In his later years, Smith focused on his work in India, especially nurturing the work of public health experts in that country.
A group of researchers that Smith mentored at the Sri Ramachandra Institute of Higher Education and Research wrote this tribute the day after he died: “Kirk taught us to believe in science and the power of systematic approaches. He taught us to learn from field experience. He guided each one of us, as we grew from being fledgling nothings to becoming passionate and respected professionals.”

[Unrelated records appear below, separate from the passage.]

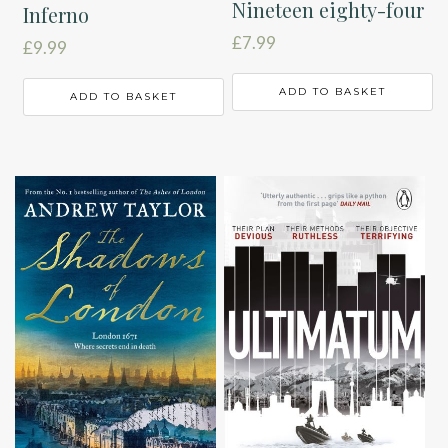
Nineteen eighty-four
Inferno
£
7.99
£
9.99
ADD TO BASKET
ADD TO BASKET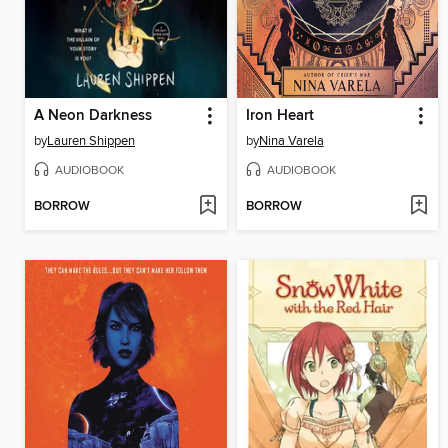
A Neon Darkness
Iron Heart
by
Lauren Shippen
by
Nina Varela
AUDIOBOOK
AUDIOBOOK
BORROW
BORROW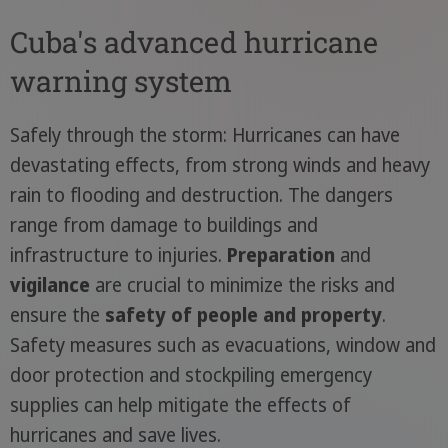
Cuba's advanced hurricane
warning system
Safely through the storm: Hurricanes can have
devastating effects, from strong winds and heavy
rain to flooding and destruction. The dangers
range from damage to buildings and
infrastructure to injuries.
Preparation
and
vigilance
are crucial to minimize the risks and
ensure the
safety of people and
property
.
Safety measures such as evacuations, window and
door protection and stockpiling emergency
supplies can help mitigate the effects of
hurricanes and save lives.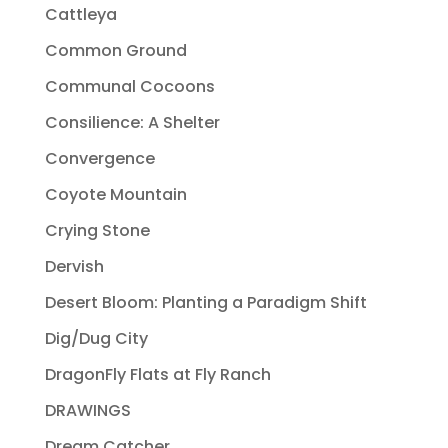
Cattleya
Common Ground
Communal Cocoons
Consilience: A Shelter
Convergence
Coyote Mountain
Crying Stone
Dervish
Desert Bloom: Planting a Paradigm Shift
Dig/Dug City
DragonFly Flats at Fly Ranch
DRAWINGS
Dream Catcher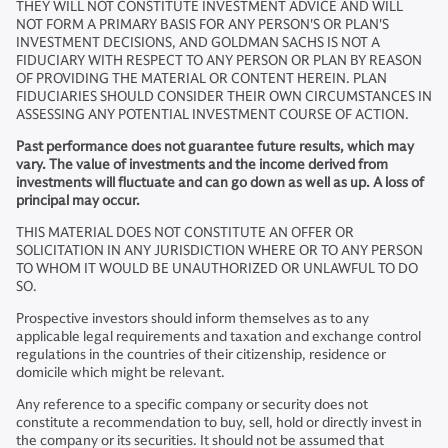
THEY WILL NOT CONSTITUTE INVESTMENT ADVICE AND WILL
NOT FORM A PRIMARY BASIS FOR ANY PERSON'S OR PLAN'S
INVESTMENT DECISIONS, AND GOLDMAN SACHS IS NOT A
FIDUCIARY WITH RESPECT TO ANY PERSON OR PLAN BY REASON
OF PROVIDING THE MATERIAL OR CONTENT HEREIN. PLAN
FIDUCIARIES SHOULD CONSIDER THEIR OWN CIRCUMSTANCES IN
ASSESSING ANY POTENTIAL INVESTMENT COURSE OF ACTION.
Past performance does not guarantee future results, which may
vary. The value of investments and the income derived from
investments will fluctuate and can go down as well as up. A loss of
principal may occur.
THIS MATERIAL DOES NOT CONSTITUTE AN OFFER OR
SOLICITATION IN ANY JURISDICTION WHERE OR TO ANY PERSON
TO WHOM IT WOULD BE UNAUTHORIZED OR UNLAWFUL TO DO
SO.
Prospective investors should inform themselves as to any
applicable legal requirements and taxation and exchange control
regulations in the countries of their citizenship, residence or
domicile which might be relevant.
Any reference to a specific company or security does not
constitute a recommendation to buy, sell, hold or directly invest in
the company or its securities. It should not be assumed that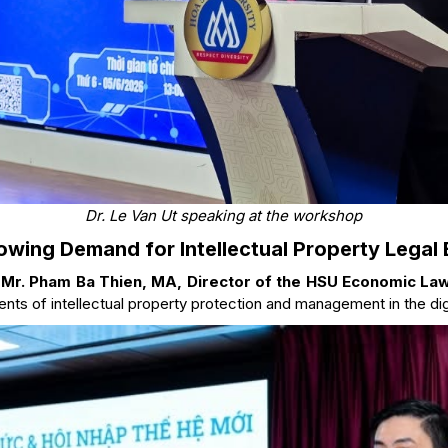
Dr. Le Van Ut speaking at the workshop
owing Demand for Intellectual Property Legal 
,
Mr. Pham Ba Thien, MA, Director of the HSU Economic La
nts of intellectual property protection and management in the digi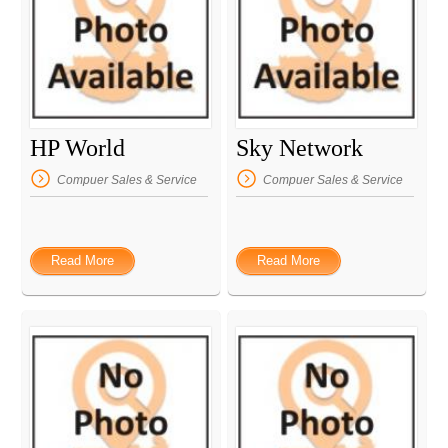
HP World
Sky Network
Compuer Sales & Service
Compuer Sales & Service
Read More
Read More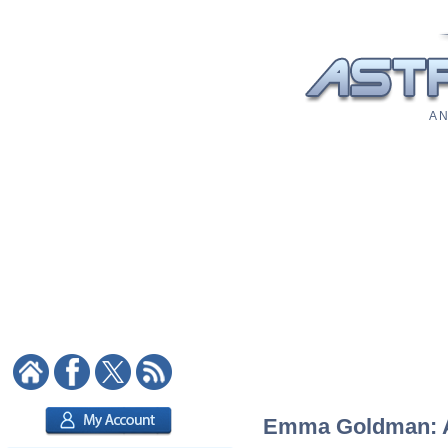
A N
Emma Goldman: As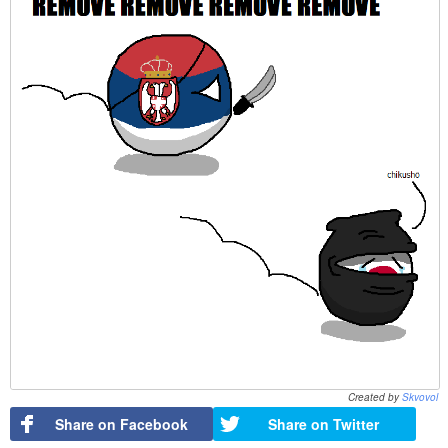
Created by
Skvovol
Share on Facebook
Share on Twitter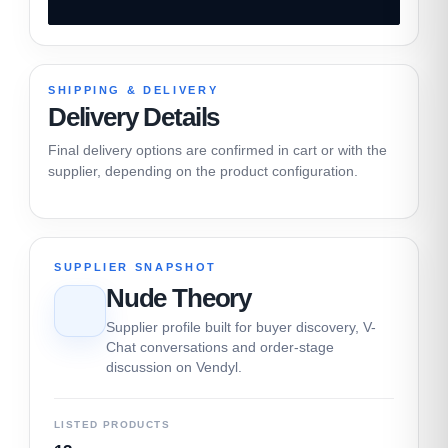
SHIPPING & DELIVERY
Delivery Details
Final delivery options are confirmed in cart or with the
supplier, depending on the product configuration.
SUPPLIER SNAPSHOT
Nude Theory
Supplier profile built for buyer discovery, V-
Chat conversations and order-stage
discussion on Vendyl.
LISTED PRODUCTS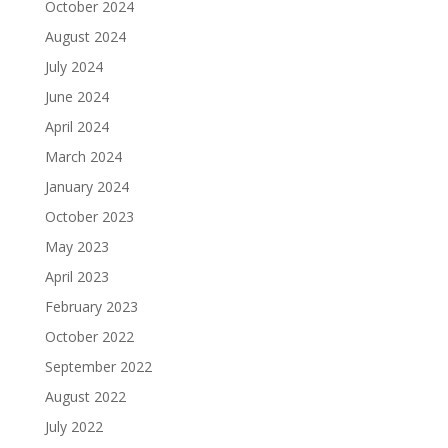
October 2024
August 2024
July 2024
June 2024
April 2024
March 2024
January 2024
October 2023
May 2023
April 2023
February 2023
October 2022
September 2022
August 2022
July 2022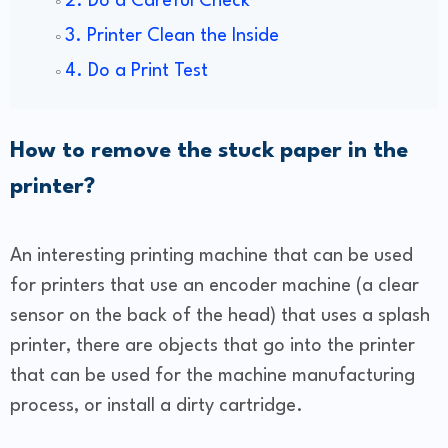
2. Do a Careful Check
3. Printer Clean the Inside
4. Do a Print Test
How to remove the stuck paper in the
printer?
An interesting printing machine that can be used
for printers that use an encoder machine (a clear
sensor on the back of the head) that uses a splash
printer, there are objects that go into the printer
that can be used for the machine manufacturing
process, or install a dirty cartridge.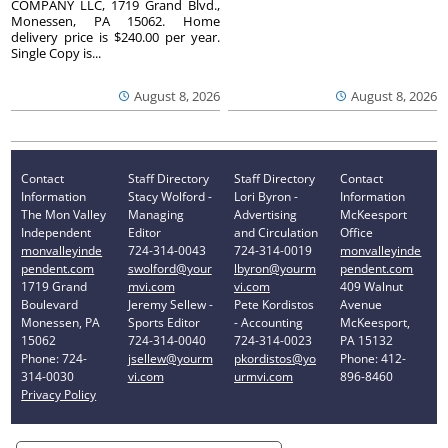
COMPANY LLC, 1719 Grand Blvd.,
Monessen, PA 15062. Home
delivery price is $240.00 per year.
Single Copy is...
August 8, 2026
August 8, 2026
Contact
Staff Directory
Staff Directory
Contact
Information
Stacy Wolford -
Lori Byron -
Information
The Mon Valley
Managing
Advertising
McKeesport
Independent
Editor
and Circulation
Office
monvalleyinde
724-314-0043
724-314-0019
monvalleyinde
pendent.com
swolford@your
lbyron@yourm
pendent.com
1719 Grand
mvi.com
vi.com
409 Walnut
Boulevard
Jeremy Sellew -
Pete Kordistos
Avenue
Monessen, PA
Sports Editor
- Accounting
McKeesport,
15062
724-314-0040
724-314-0023
PA 15132
Phone: 724-
jsellew@yourm
pkordistos@yo
Phone: 412-
314-0030
vi.com
urmvi.com
896-8460
Privacy Policy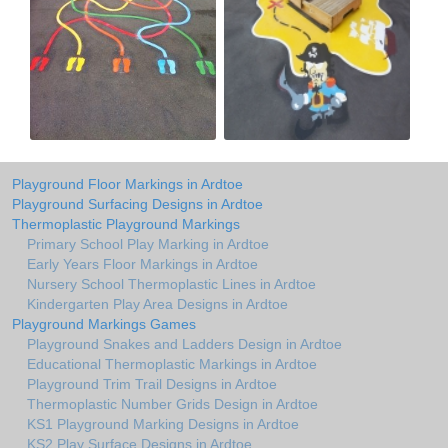
Playground Floor Markings in Ardtoe
Playground Surfacing Designs in Ardtoe
Thermoplastic Playground Markings
Primary School Play Marking in Ardtoe
Early Years Floor Markings in Ardtoe
Nursery School Thermoplastic Lines in Ardtoe
Kindergarten Play Area Designs in Ardtoe
Playground Markings Games
Playground Snakes and Ladders Design in Ardtoe
Educational Thermoplastic Markings in Ardtoe
Playground Trim Trail Designs in Ardtoe
Thermoplastic Number Grids Design in Ardtoe
KS1 Playground Marking Designs in Ardtoe
KS2 Play Surface Designs in Ardtoe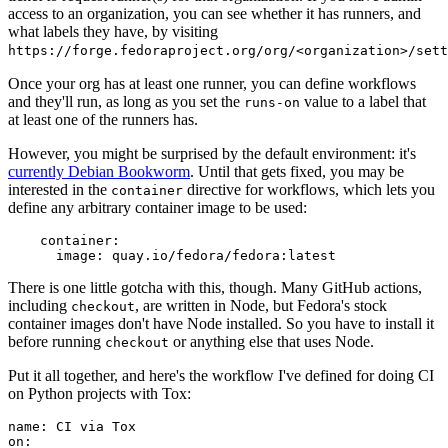
access to an organization, you can see whether it has runners, and
what labels they have, by visiting
https://forge.fedoraproject.org/org/<organization>/set
Once your org has at least one runner, you can define workflows
and they'll run, as long as you set the
value to a label that
runs-on
at least one of the runners has.
However, you might be surprised by the default environment: it's
currently Debian Bookworm
. Until that gets fixed, you may be
interested in the
directive for workflows, which lets you
container
define any arbitrary container image to be used:
container
:
image
:
quay.io/fedora/fedora:latest
There is one little gotcha with this, though. Many GitHub actions,
including
, are written in Node, but Fedora's stock
checkout
container images don't have Node installed. So you have to install it
before running
or anything else that uses Node.
checkout
Put it all together, and here's the workflow I've defined for doing CI
on Python projects with Tox:
name
:
CI via Tox
on
: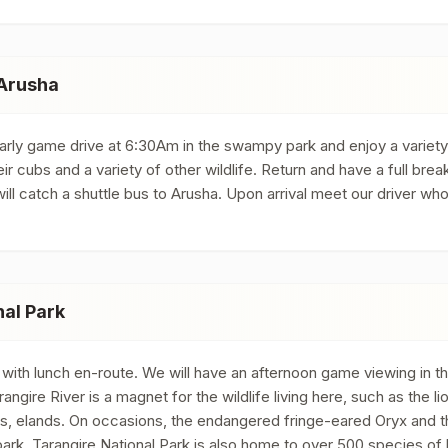
 Arusha
early game drive at 6:30Am in the swampy park and enjoy a variet
eir cubs and a variety of other wildlife. Return and have a full b
l catch a shuttle bus to Arusha. Upon arrival meet our driver wh
nal Park
 with lunch en-route. We will have an afternoon game viewing in th
angire River is a magnet for the wildlife living here, such as the l
es, elands. On occasions, the endangered fringe-eared Oryx and t
ark. Tarangire National Park is also home to over 500 species of 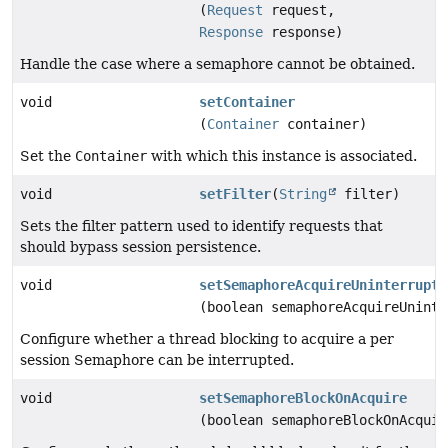
(
Request
request,
Response
response)
Handle the case where a semaphore cannot be obtained.
void
setContainer
(
Container
container)
Set the
Container
with which this instance is associated.
void
setFilter
(
String
filter)
Sets the filter pattern used to identify requests that
should bypass session persistence.
void
setSemaphoreAcquireUninterrupti
(boolean semaphoreAcquireUninte
Configure whether a thread blocking to acquire a per
session Semaphore can be interrupted.
void
setSemaphoreBlockOnAcquire
(boolean semaphoreBlockOnAcquir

In 1997, Smith was elected as a member of the U.S. National Academy of Sciences, one of the highest honors awarded to U.S. scientists by their peers. In addition to sharing a Nobel Prize, Smith received the Tyler Prize for Environmental Achievement—often called “The Nobel for the environment”—in 2012 and a Heinz Award in Environment in 2009. He also received visiting distinguished professorships at top universities in China, India, and Mongolia.
UC Berkeley honored him with a 2008 Chancellor’s Award for Research in the Public Interest and Smith was named one of 75 Most Influential Alums of the UC Berkeley School of Public Health in 2018.
Smith was also an enthusiastic beekeeper and fan of post-apocalyptic environmental fiction, who adored his grandchildren and remained tremendously proud of the work done by his wife and daughter.
Smith is survived by his wife of 42 years, Joan Diamond of Berkeley, daughter Nadia Diamond-Smith and her husband, Vanja Torbica, of Berkeley, and two grandchildren, Miro and Zoja.